I'm sorry if this question has been asked many times before, but the usual response to this types of questions seems that it depends on what you're planning on doing, so I figured I'd ask if my own calculations are correct as well.
The plan is to build an elk stack to gather logging for a number of servers. Looking at the log files currently, we would be at 130GB per day. This is without buffer for expansion, but our current logs are made very human readable, and we kind of assume that with an efficient logstash config we can reduce this number.
The system would be used by a limited number of users, as its mostly going to be used for performance analysis and troubleshooting of a platform.
The current idea is that we'd like to keep the data for 90 days. This seems a lot already though, and we might downsize that, but lets stick with 90 days for now.

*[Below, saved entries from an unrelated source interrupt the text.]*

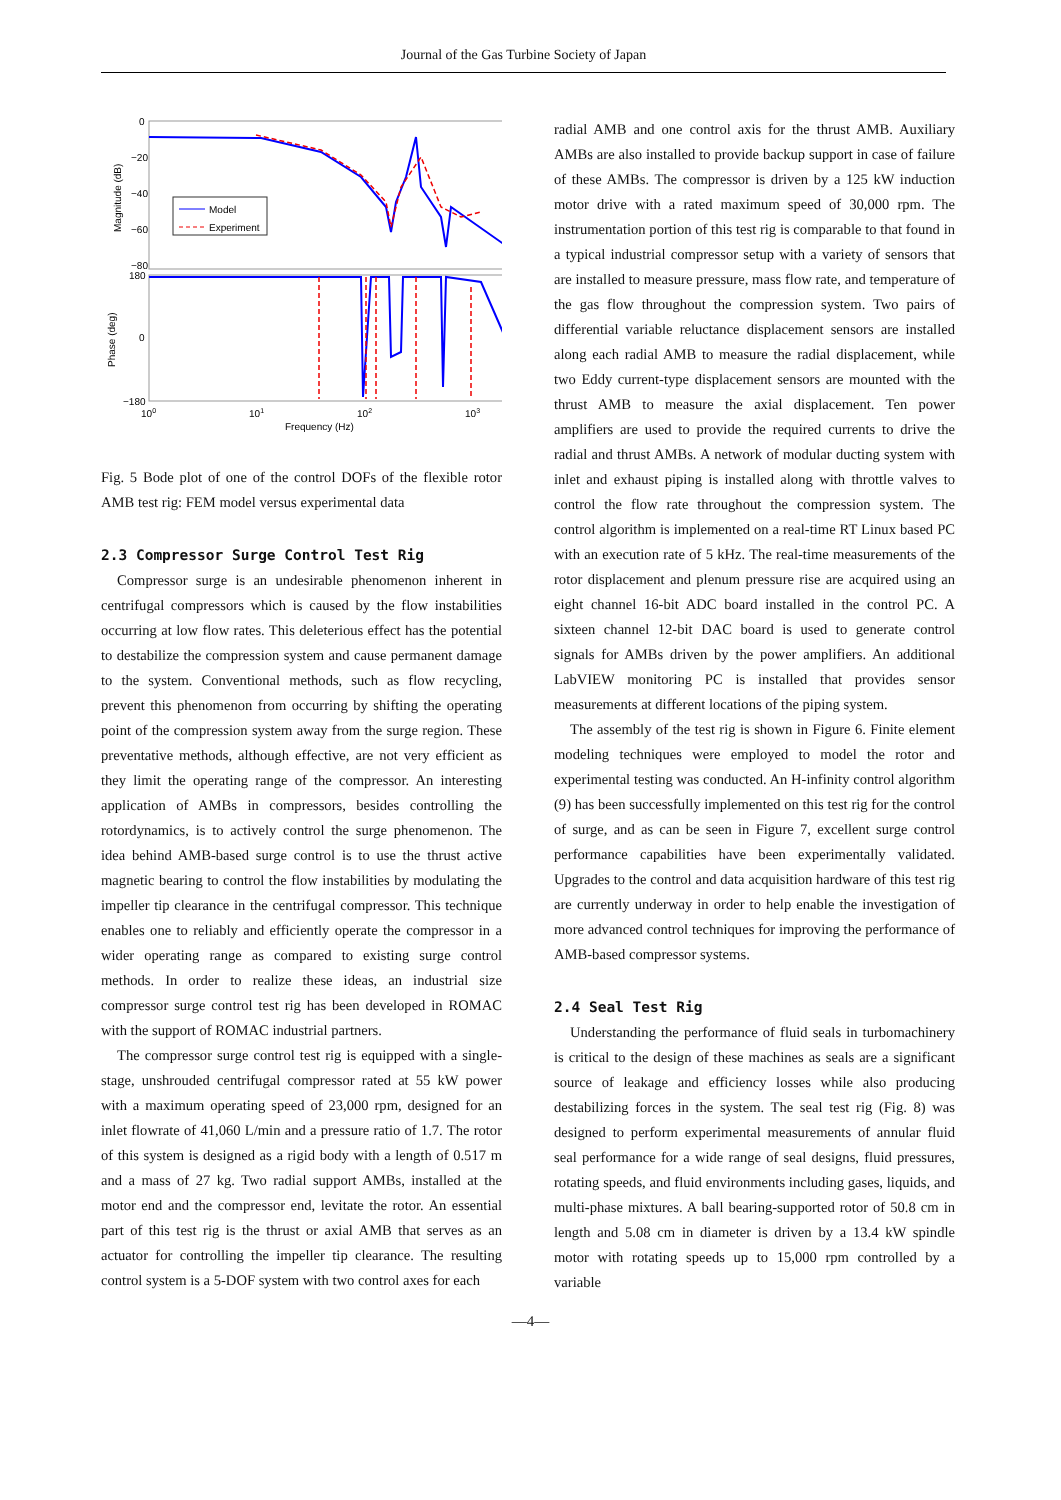Journal of the Gas Turbine Society of Japan
0
−20
−40
−60
−80
180
0
−180
100
101
102
103
Frequency (Hz)
Magnitude (dB)
Phase (deg)
Model
Experiment
Fig. 5 Bode plot of one of the control DOFs of the flexible rotor AMB test rig: FEM model versus experimental data
2.3 Compressor Surge Control Test Rig
Compressor surge is an undesirable phenomenon inherent in centrifugal compressors which is caused by the flow instabilities occurring at low flow rates. This deleterious effect has the potential to destabilize the compression system and cause permanent damage to the system. Conventional methods, such as flow recycling, prevent this phenomenon from occurring by shifting the operating point of the compression system away from the surge region. These preventative methods, although effective, are not very efficient as they limit the operating range of the compressor. An interesting application of AMBs in compressors, besides controlling the rotordynamics, is to actively control the surge phenomenon. The idea behind AMB-based surge control is to use the thrust active magnetic bearing to control the flow instabilities by modulating the impeller tip clearance in the centrifugal compressor. This technique enables one to reliably and efficiently operate the compressor in a wider operating range as compared to existing surge control methods. In order to realize these ideas, an industrial size compressor surge control test rig has been developed in ROMAC with the support of ROMAC industrial partners.
The compressor surge control test rig is equipped with a single-stage, unshrouded centrifugal compressor rated at 55 kW power with a maximum operating speed of 23,000 rpm, designed for an inlet flowrate of 41,060 L/min and a pressure ratio of 1.7. The rotor of this system is designed as a rigid body with a length of 0.517 m and a mass of 27 kg. Two radial support AMBs, installed at the motor end and the compressor end, levitate the rotor. An essential part of this test rig is the thrust or axial AMB that serves as an actuator for controlling the impeller tip clearance. The resulting control system is a 5-DOF system with two control axes for each
radial AMB and one control axis for the thrust AMB. Auxiliary AMBs are also installed to provide backup support in case of failure of these AMBs. The compressor is driven by a 125 kW induction motor drive with a rated maximum speed of 30,000 rpm. The instrumentation portion of this test rig is comparable to that found in a typical industrial compressor setup with a variety of sensors that are installed to measure pressure, mass flow rate, and temperature of the gas flow throughout the compression system. Two pairs of differential variable reluctance displacement sensors are installed along each radial AMB to measure the radial displacement, while two Eddy current-type displacement sensors are mounted with the thrust AMB to measure the axial displacement. Ten power amplifiers are used to provide the required currents to drive the radial and thrust AMBs. A network of modular ducting system with inlet and exhaust piping is installed along with throttle valves to control the flow rate throughout the compression system. The control algorithm is implemented on a real-time RT Linux based PC with an execution rate of 5 kHz. The real-time measurements of the rotor displacement and plenum pressure rise are acquired using an eight channel 16-bit ADC board installed in the control PC. A sixteen channel 12-bit DAC board is used to generate control signals for AMBs driven by the power amplifiers. An additional LabVIEW monitoring PC is installed that provides sensor measurements at different locations of the piping system.
The assembly of the test rig is shown in Figure 6. Finite element modeling techniques were employed to model the rotor and experimental testing was conducted. An H-infinity control algorithm (9) has been successfully implemented on this test rig for the control of surge, and as can be seen in Figure 7, excellent surge control performance capabilities have been experimentally validated. Upgrades to the control and data acquisition hardware of this test rig are currently underway in order to help enable the investigation of more advanced control techniques for improving the performance of AMB-based compressor systems.
2.4 Seal Test Rig
Understanding the performance of fluid seals in turbomachinery is critical to the design of these machines as seals are a significant source of leakage and efficiency losses while also producing destabilizing forces in the system. The seal test rig (Fig. 8) was designed to perform experimental measurements of annular fluid seal performance for a wide range of seal designs, fluid pressures, rotating speeds, and fluid environments including gases, liquids, and multi-phase mixtures. A ball bearing-supported rotor of 50.8 cm in length and 5.08 cm in diameter is driven by a 13.4 kW spindle motor with rotating speeds up to 15,000 rpm controlled by a variable
—4—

I may be completely wrong about this, but some older information/posts on the internet suggest that I have to multiply my data by 5 to get actual storage, and thats without taking into account replicas. But other articles (https://www.elastic.co/blog/elasticsearch-storage-the-true-story-2.0) suggest that a factor of 1.4 might be enough already. Which is correct?
Using the multiplication by 5 in my calculation, I would estimate that I need the following config/hardware:
- a minimum of 3 shards (based on max 50GB per shard)
- 114TB total cluster storage
- minimum of 9 data nodes with 2x8TB in raid0
While if I multiply by 1.4, it obviously becomes a completely different story:
- a minimum of 3 shards (based on max 50GB per shard)
- 32TB total cluster storage
- a minimum of 4 data nodes with 2x8TB in raid0
Of course a different disk plan could be used, but I figured I'd try to stick with a 2-disk raid0 to keep things simple (since the more disks in raid0 the worse the odds of it failing).
Which calculation would be the best way to estimate the needed storage, or is there even more I'm missing here?
For example, how does ram come into the picture here, would 64GB be enough?